Burlington Pop-Up Shop providing those in need with essentials.


Curbside Connected in action on South Champlain Street in Burlington, VT.

In March of 2020 the COVID-19 outbreak changed the gravity of the situation for New England. The state of Vermont had serious plans to defend its residents and the communities within it to help prevent the possibility of a severe spread. 

The state of Vermont quickly decided it would release non-violent inmates from prison to limit the possibility of an outbreak within this community. Joanne Nelson, director of the justice and mentoring programs at Mercy Connections in Vermont, is in charge of clients that have returned to Burlington. This quick decision was prompted by the overall concern — the large elderly population in Vermont, leaving them no choice but to take every precaution seriously. 

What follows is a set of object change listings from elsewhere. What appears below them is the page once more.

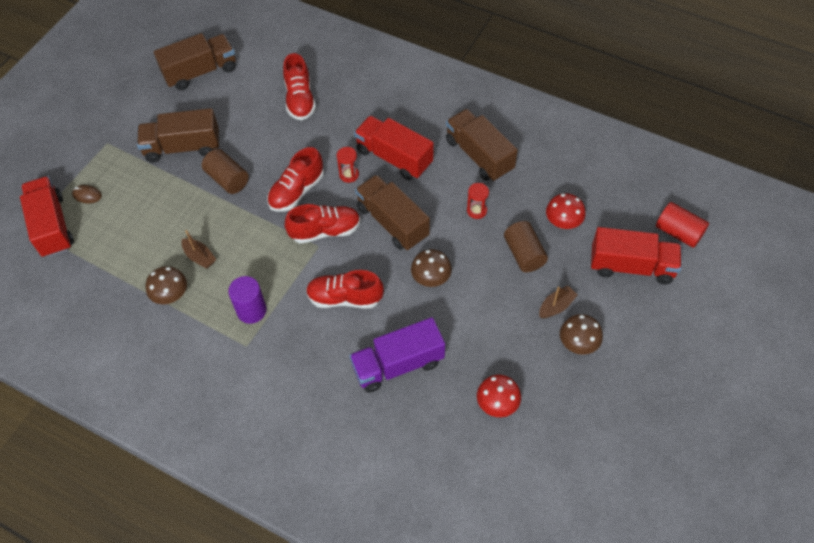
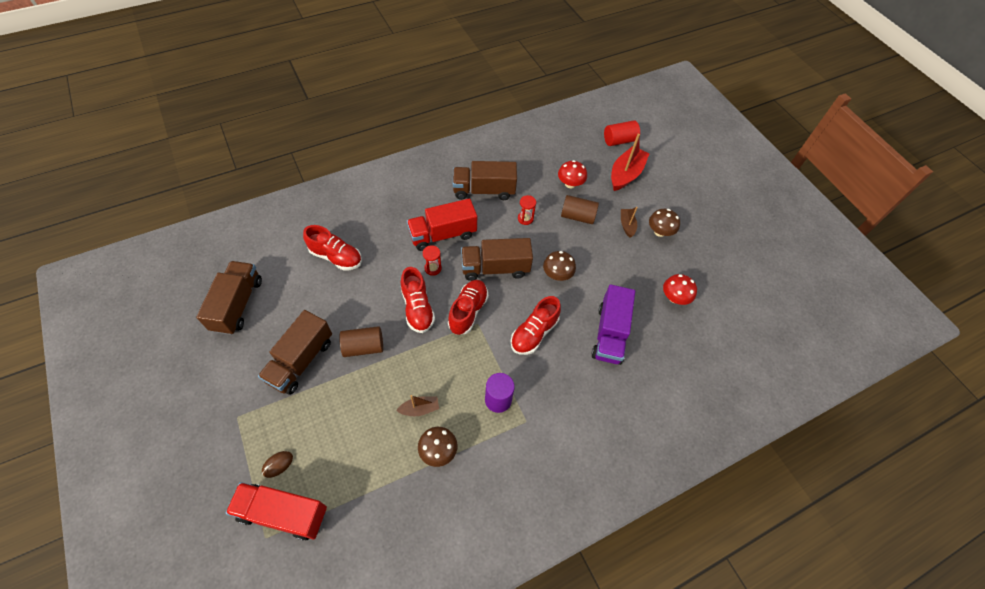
camera: 60 degrees left, 0 degrees up
red truck [591,227,681,284] -> red boat [611,134,649,191]

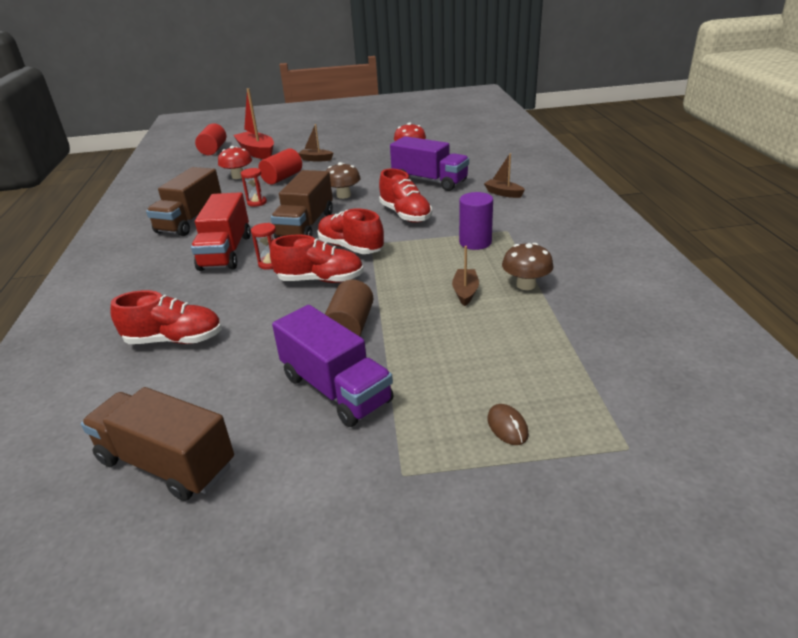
camera: 65 degrees left, 25 degrees down
red truck [226,482,327,541] -> none
brown truck [258,310,332,395] -> purple truck [272,305,393,427]
red shoe [303,225,362,270] -> red shoe turned 45 degrees clockwise [111,290,222,344]
brown cylinder [561,195,599,224] -> red cylinder [258,148,302,185]
brown mushroom [649,209,680,237] -> none
none -> brown boat [484,153,525,198]

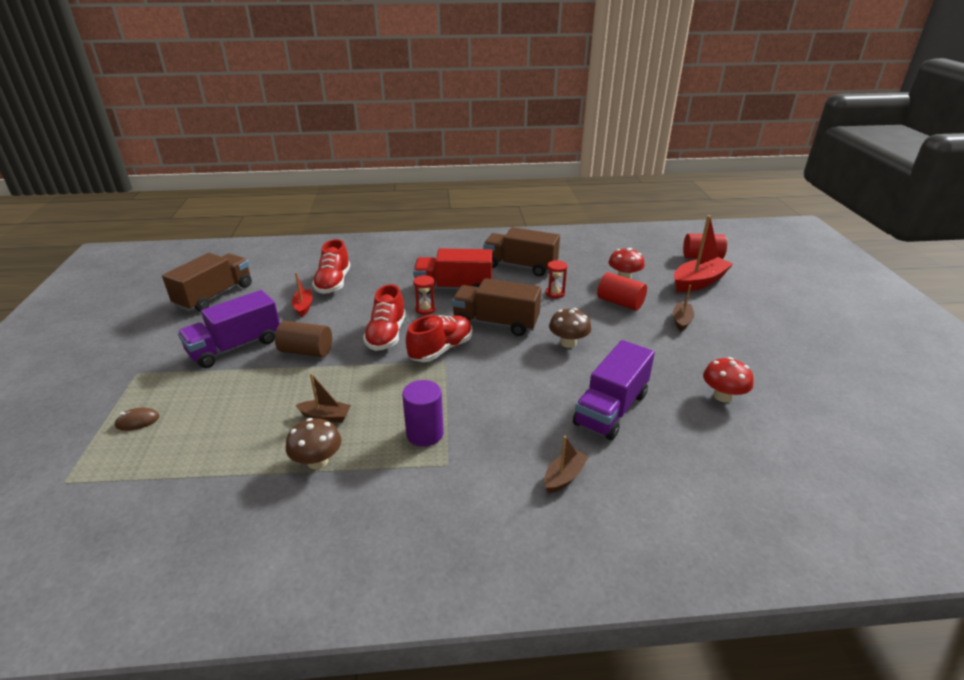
camera: 90 degrees right, 0 degrees up
red shoe [379,169,432,223] -> none
none -> red boat [292,272,312,317]

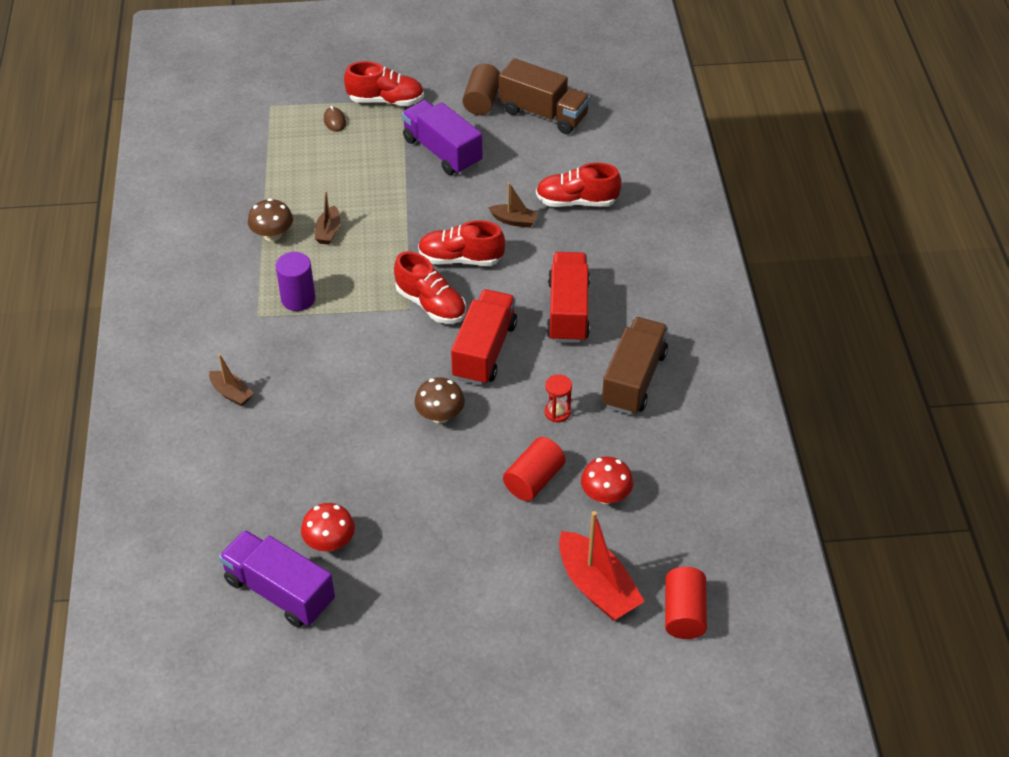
camera: 90 degrees right, 15 degrees up
brown cylinder [275,321,332,357] -> brown cylinder moved to [462,64,500,115]
red boat [292,272,312,317] -> none
red hourglass [413,275,436,315] -> none
brown truck [452,278,541,336] -> red truck [451,289,517,385]
purple truck [573,340,655,440] -> purple truck moved to [219,530,335,628]
brown boat [673,285,694,331] -> brown boat moved to [488,182,538,228]
none -> red shoe [344,61,424,106]

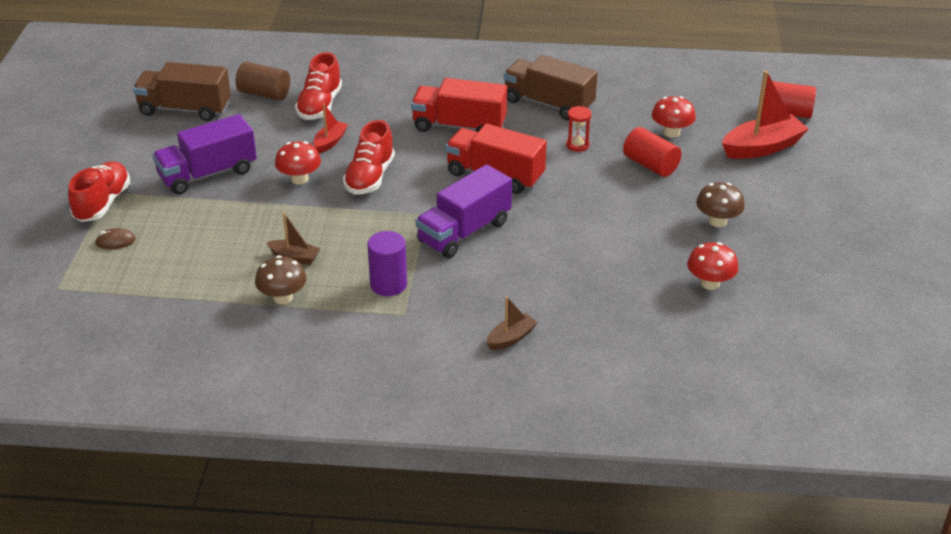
camera: 80 degrees left, 10 degrees down
purple truck [219,530,335,628] -> purple truck moved to [415,164,512,258]
red shoe [394,251,466,324] -> none
brown mushroom [414,377,465,423] -> brown mushroom moved to [696,183,745,227]
brown cylinder [462,64,500,115] -> brown cylinder moved to [236,62,290,101]
brown boat [488,182,538,228] -> red boat [313,103,348,153]
brown truck [499,58,590,134] -> brown truck turned 120 degrees counterclockwise [133,62,231,121]
none -> red mushroom [275,141,321,185]

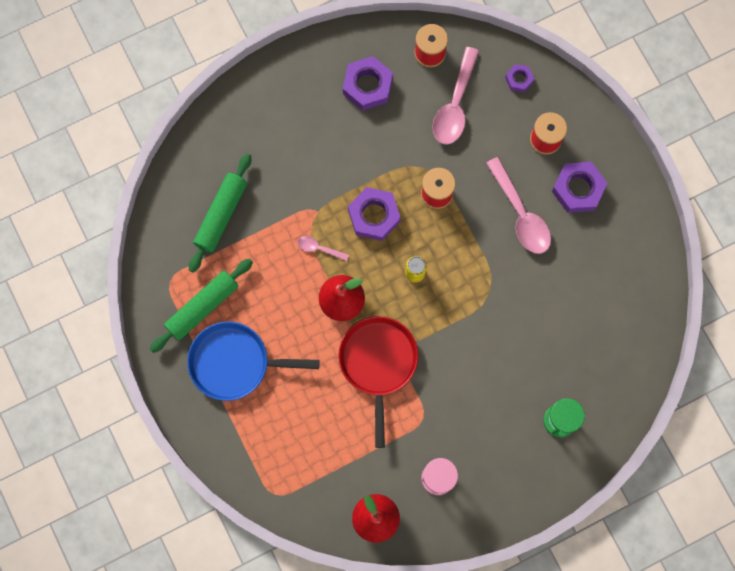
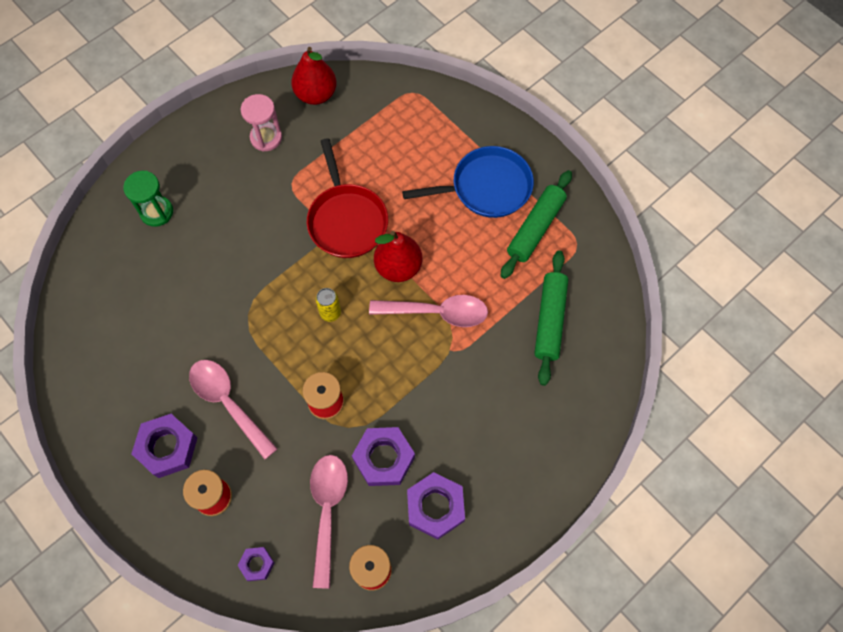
camera: 165 degrees right, 10 degrees down
pink spoon [297,236,349,261] -> pink spoon [369,295,488,327], size x2.06
purple nut [348,187,401,241] -> purple nut moved to [352,427,415,486]

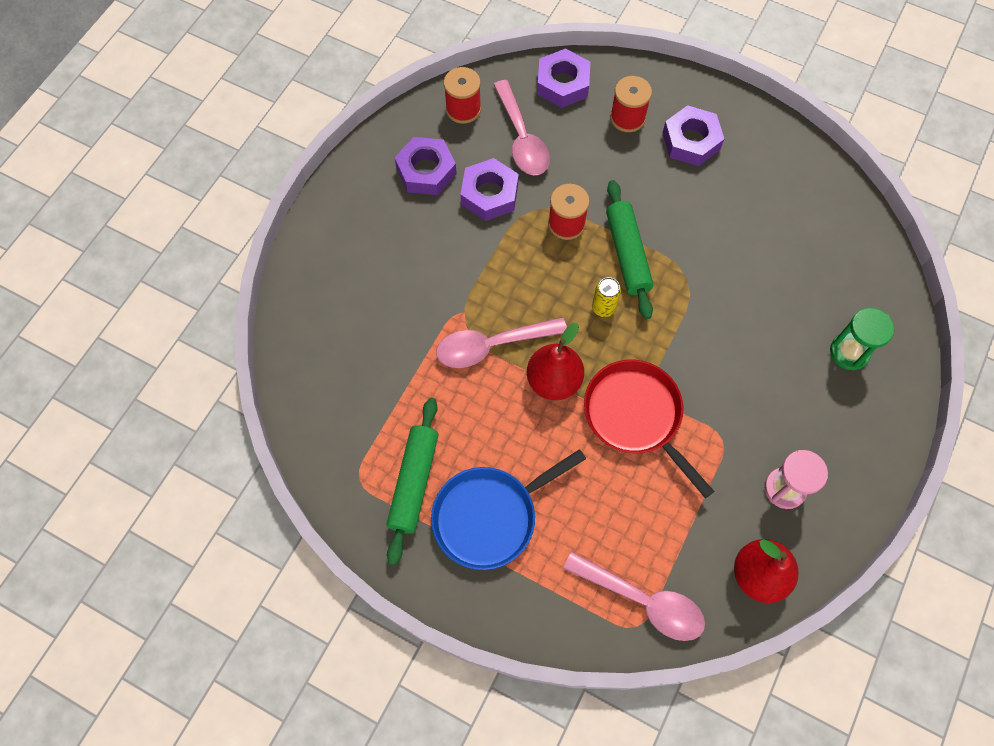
camera: 160 degrees right, 0 degrees up
pink spoon [189,360,278,460] -> pink spoon moved to [563,552,705,641]
purple nut [237,547,274,581] -> purple nut [537,48,590,108], size x1.85
green rolling pin [534,251,568,386] -> green rolling pin moved to [606,180,653,319]

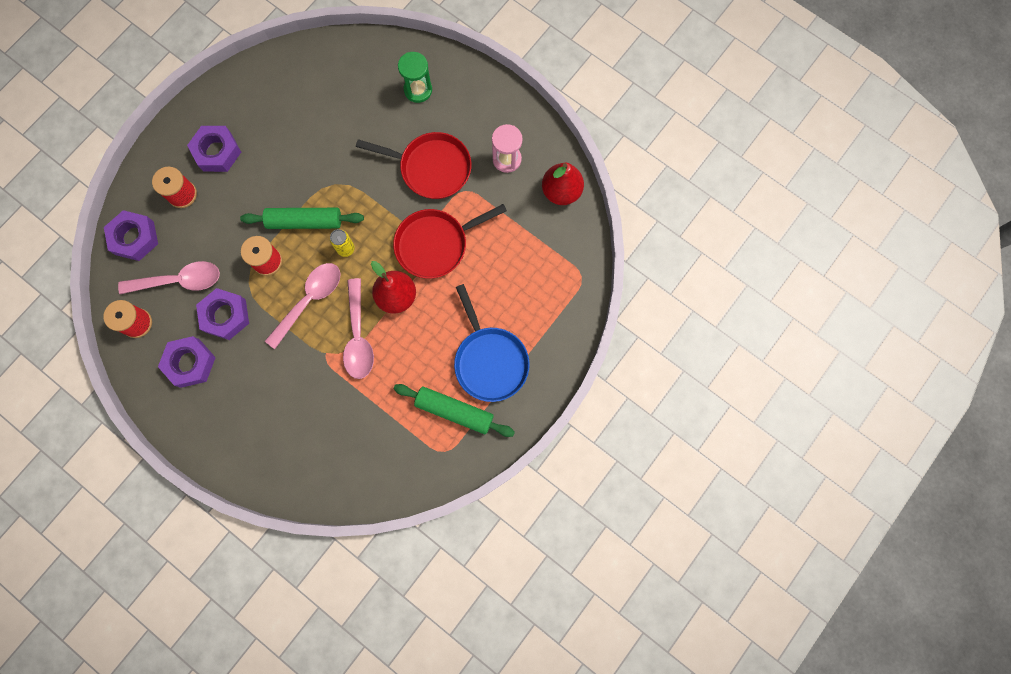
camera: 80 degrees left, 10 degrees up
pink spoon [563,552,705,641] -> pink spoon moved to [265,263,340,349]
none -> red pan [356,132,471,199]

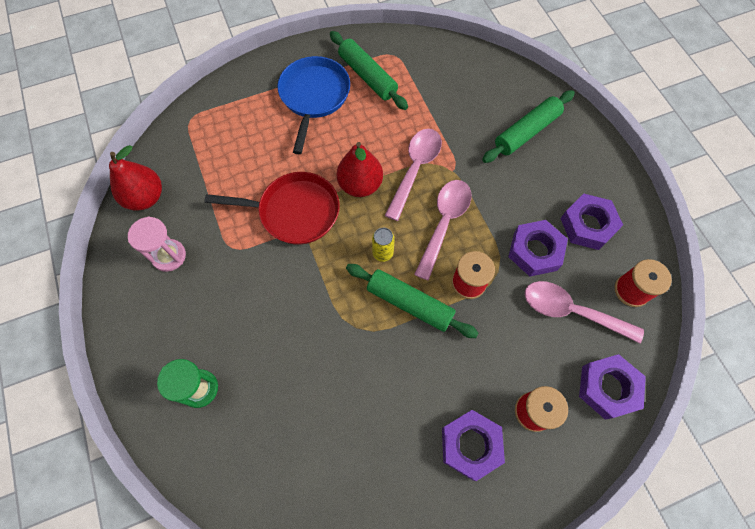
camera: 150 degrees left, 10 degrees down
pink spoon [265,263,340,349] -> pink spoon turned 135 degrees clockwise [414,180,471,281]
red pan [356,132,471,199] -> none
none -> green rolling pin [482,90,575,163]

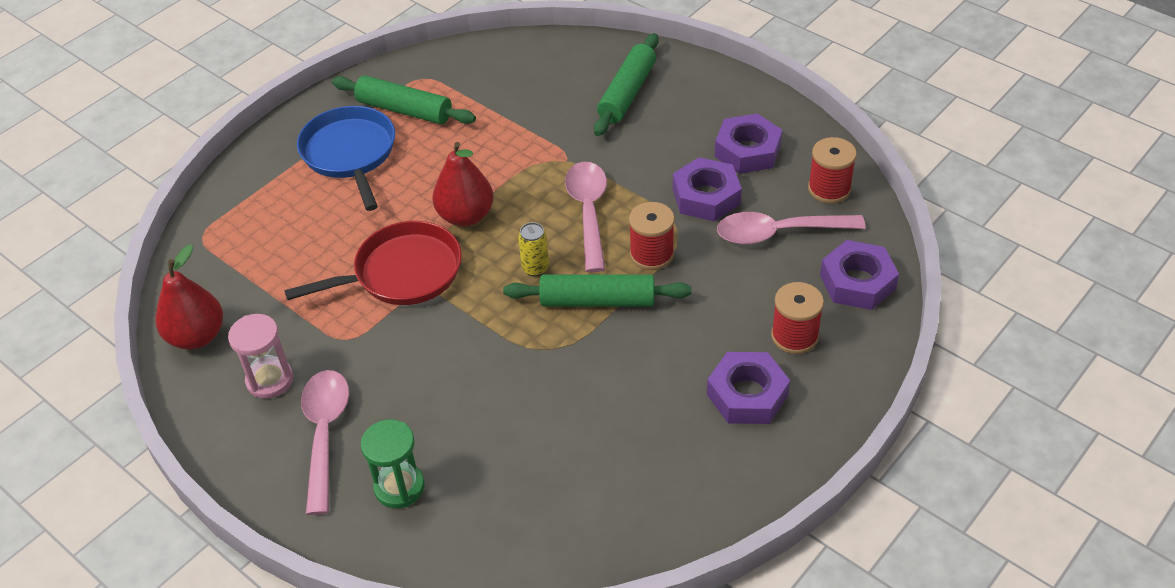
camera: 25 degrees left, 20 degrees down
pink spoon [385,129,442,221] -> pink spoon moved to [301,370,349,515]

Governor Phil Scott took immediate action, considering the pandemic an emergency in the state of Vermont at an early stage of the coronavirus outbreak in the Northeast. Scott demanded to shut down businesses and schools, release inmates, and restrict traffic within assisted living homes. He took the shut down very seriously. Because of this Vermont has managed to keep the number of COVID-19 cases low. 

Once business began to reopen, Joanne was able to gather help from a local non-profit in Burlington to open a bodega for the released inmates. Every Wednesday, the windows of the organization’s location on South Champlain Street open for those in need. They began by handing out free food, hand sanitizer, masks, deodorant, toothbrushes, prepaid cell phones, fresh flowers and art kits. Nelson feels relief when she says “When they come, they feel more human; they feel engaged.” 

Not all, but some released inmates were provided a shelter in either a  motel or a camper and were asked to follow the state guidelines. The Wednesday bodega is better known as ‘Curbside Connected’ and Nelson says that  “…the organization is expecting to secure about $49,000 in federal CARES Act dollars that it can use for the bodega and a weekly food-share program for about a dozen former inmates.” If they receive this aid, Nelson will have enough funding to be able to carry out her big plans to aid her clients throughout the next year.

While many Vermont residents were concerned about the decision to release inmates, Joanne Nelson is providing great care of the situation and helping the City of Burlington with Curbside Connection by providing to these people’s needs and overall limiting the risk of crime in the area.